Guillermo Almeyra
Fujimori y el terror
El gobierno del presidente peruano Alberto Fujimori se caracteriza por el terrorismo de Estado, comprobado por la Justicia e incluso por altos jefes militares, como el general Robles, recientemente secuestrado por los secuaces del ``hombre fuerte'' del régimen, el capitán Montesinos, involucrado en los asesinatos denunciados. Los tribunales militares sumarios, con jueces enmascarados, la supresión de los guerrilleros (o presuntos guerrilleros), el encarcelamiento masivo de inocentes, las inhumanas condiciones que imperan en las cárceles peruanas, la represión contra los campesinos, muchas veces dirigidas por oficiales implicados con los narcotraficantes, son otros tantos ejemplos del terrorismo de Estado.
Ahora la toma de la embajada japonesa en Lima por parte de los guerrilleros del Movimiento Revolucionario Tupac Amaru (MRTA), que el gobierno consideraba haber aniquilado, opone a ese terror de Estado el de los más débiles, bajo la forma del secuestro masivo de rehenes importantes, algunos de los cuales, según sus captores, serán ejecutados si el gobierno no dejase en libertad a los Tupac Amaru presos en una parte de la selva que el movimiento guerrillero sigue considerando ``zona libre''.
Si bien, desde el punto de vista ético, la toma de rehenes y el terrorismo indiscriminado son tan condenables como el terrorismo de Estado (que aplica los mismos métodos, pero con el agravante de hacerlo en nombre de la legalidad), en este caso conviene hacer algunas observaciones.
En primer lugar el MRTA no recurre, como Sendero Luminoso, al asesinato de sus opositores de otras tendencias, a la colocación de bombas en lugares públicos, a la eliminación de los campesinos o tribus indígenas que le resisten. Siempre, por el contrario, ha tratado de darle un carácter político a su lucha contra el Ejército y la policía, e incluso ha combatido al narcotráfico (con el cual tienen lazos tanto los militares como Sendero Luminoso).

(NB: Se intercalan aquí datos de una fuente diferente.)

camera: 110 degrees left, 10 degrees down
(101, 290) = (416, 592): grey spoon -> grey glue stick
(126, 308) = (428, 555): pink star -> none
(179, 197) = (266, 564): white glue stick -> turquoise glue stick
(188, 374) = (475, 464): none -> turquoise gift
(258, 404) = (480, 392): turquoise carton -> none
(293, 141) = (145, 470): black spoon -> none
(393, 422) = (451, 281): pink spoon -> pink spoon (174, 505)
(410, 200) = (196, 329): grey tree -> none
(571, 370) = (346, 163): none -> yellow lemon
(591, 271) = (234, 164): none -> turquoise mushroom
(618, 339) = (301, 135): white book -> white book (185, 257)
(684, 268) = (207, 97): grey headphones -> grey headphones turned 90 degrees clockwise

Es difícil, por lo tanto, que opten por el asesinato frío de sus rehenes aunque sí estén dispuestos a jugarse la vida de éstos junto con la propia en el caso de un asalto policial-militar a la embajada que ocupan. Su acción militar busca negociar con las autoridades y tiene el límite de la misma negociación, como cuando los presos políticos que huyen se escudan en los carceleros que se llevan consigo.
En cambio, Estados Unidos e Inglaterra no piensan en los rehenes sino en aplastar a sus captores aunque eso pueda causar un baño de sangre, como hicieron los ``cabeza de cuero'' ingleses en el caso de un avión egipcio secuestrado. De modo que la vida del ministro de Relaciones Exteriores peruano y de 16 embajadores, más el presidente de la Corte Suprema y otras autoridades, entre las cuales están los jefes de la policía antiterrorista y de la Seguridad del Estado y el propio hermano del presidente Fujimori, dependen no tanto de los guerrilleros sino de las decisiones sanguinarias que pudieran adoptar Alberto Fujimori y sus inspiradores anglosajones, quienes insisten en que no se debe negociar. Es de esperar que la presión internacional obligue al feroz Fujimori a buscar una solución humanitaria, en vez de lavar con sangre ajena la ofensa recibida por el Estado.

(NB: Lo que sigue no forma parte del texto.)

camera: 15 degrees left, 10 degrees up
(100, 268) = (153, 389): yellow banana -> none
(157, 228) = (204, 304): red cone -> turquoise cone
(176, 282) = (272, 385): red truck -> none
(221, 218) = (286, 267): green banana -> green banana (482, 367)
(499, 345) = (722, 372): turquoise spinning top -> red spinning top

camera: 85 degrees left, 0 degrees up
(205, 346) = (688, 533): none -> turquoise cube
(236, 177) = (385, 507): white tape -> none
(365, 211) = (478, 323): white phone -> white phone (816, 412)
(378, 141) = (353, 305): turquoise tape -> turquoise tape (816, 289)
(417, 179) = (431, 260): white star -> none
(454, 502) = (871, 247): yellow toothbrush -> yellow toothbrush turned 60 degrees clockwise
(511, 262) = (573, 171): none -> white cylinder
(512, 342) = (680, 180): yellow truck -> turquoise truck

Como la guerrilla campesina no puede derrotar a las fuerzas armadas ni conquistar espacio en la prensa internacional, las acciones guerrilleras urbanas tienden a ocupar el terreno que deja el retroceso y la impotencia de aquélla, lo cual aumenta el costo político de su represión y, también, el costo en sacrificios de todos los habitantes de las zonas urbanas, ninguno de los cuales, en ningún momento, está a salvo de un golpe de mano. Se instaura así una guerra sin frentes y sin cuartel, en la que las normas éticas tienden a ser ignoradas incluso por quienes declaran luchar por un mundo de justicia y de paz.
Contra esta espiral de violencia no hay otra solución que la lucha por la eliminación del terror al hambre y a la desocupación, del terror a la brutalidad y a la corrupción de los órganos represivos, por la democracia y la libertad de expresión que permitan encauzar legalmente las oposiciones y las protestas, por el acceso para todos a una vida digna. Sólo una sociedad democrática quitará márgenes al terrorismo individual o guerrillero y pondrá fuera de la ley al terrorismo de Estado, los cuales se alimentan mutuamente.